Dr. Myers was asked how much of the work of the New York State Office of Mental Health serves individuals that have anxiety and depressive disorders. Dr. Myers said that many outpatient clinics, both state-run and funded through not-for-profits, serve a range of individuals, including people with anxiety and depressive disorders. The state has a role in ensuring sufficient training of clinicians to serve these individuals. He also again mentioned the SPEAK campaign on depression and suicide prevention.
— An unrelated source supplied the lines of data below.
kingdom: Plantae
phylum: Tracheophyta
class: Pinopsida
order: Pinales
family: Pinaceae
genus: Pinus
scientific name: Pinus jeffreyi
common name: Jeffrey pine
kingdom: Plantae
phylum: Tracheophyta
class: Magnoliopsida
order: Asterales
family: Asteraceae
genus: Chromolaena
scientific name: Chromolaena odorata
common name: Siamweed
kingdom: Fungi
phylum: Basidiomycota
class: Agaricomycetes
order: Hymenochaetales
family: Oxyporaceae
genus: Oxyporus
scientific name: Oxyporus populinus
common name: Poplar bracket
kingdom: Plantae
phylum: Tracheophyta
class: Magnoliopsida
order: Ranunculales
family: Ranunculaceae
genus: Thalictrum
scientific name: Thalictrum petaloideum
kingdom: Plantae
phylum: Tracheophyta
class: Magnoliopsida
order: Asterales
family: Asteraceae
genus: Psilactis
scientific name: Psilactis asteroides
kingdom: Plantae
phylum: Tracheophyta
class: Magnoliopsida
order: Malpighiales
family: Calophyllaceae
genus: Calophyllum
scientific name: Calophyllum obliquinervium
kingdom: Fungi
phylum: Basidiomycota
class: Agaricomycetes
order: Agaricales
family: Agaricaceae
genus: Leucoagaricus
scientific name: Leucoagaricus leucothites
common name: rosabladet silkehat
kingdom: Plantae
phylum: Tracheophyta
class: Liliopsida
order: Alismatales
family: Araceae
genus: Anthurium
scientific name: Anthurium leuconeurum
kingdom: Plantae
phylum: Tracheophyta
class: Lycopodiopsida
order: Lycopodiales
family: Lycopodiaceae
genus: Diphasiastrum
A participant asked whether research has looked at psychoeducation for mental health consumers themselves, and how Dr. Myers regards implementation of psychoeducation in the broader picture of mental health services. Dr. Myers said that the psychoeducation model he had described educates families to provide support to consumers. However, he regards the illness management and recovery (IMR) tool kit as a psychoeducation model for consumers, as it educates consumers themselves about their illness, strategies to manage illness and stress, medications, relapse prevention and advance directives, and teaches them skills. The IMR tool kit is not a self-help kit; it is used by staff in a mental health agency to facilitate individual and group work.
Disclaimer
* This document is intended to summarize a speaker presentation at the NIMH Outreach Partnership Program’s Annual Meeting and is not an official statement or opinion of the NIMH. This information is in the public domain and may be used or reproduced for educational purposes without additional permission from the NIMH.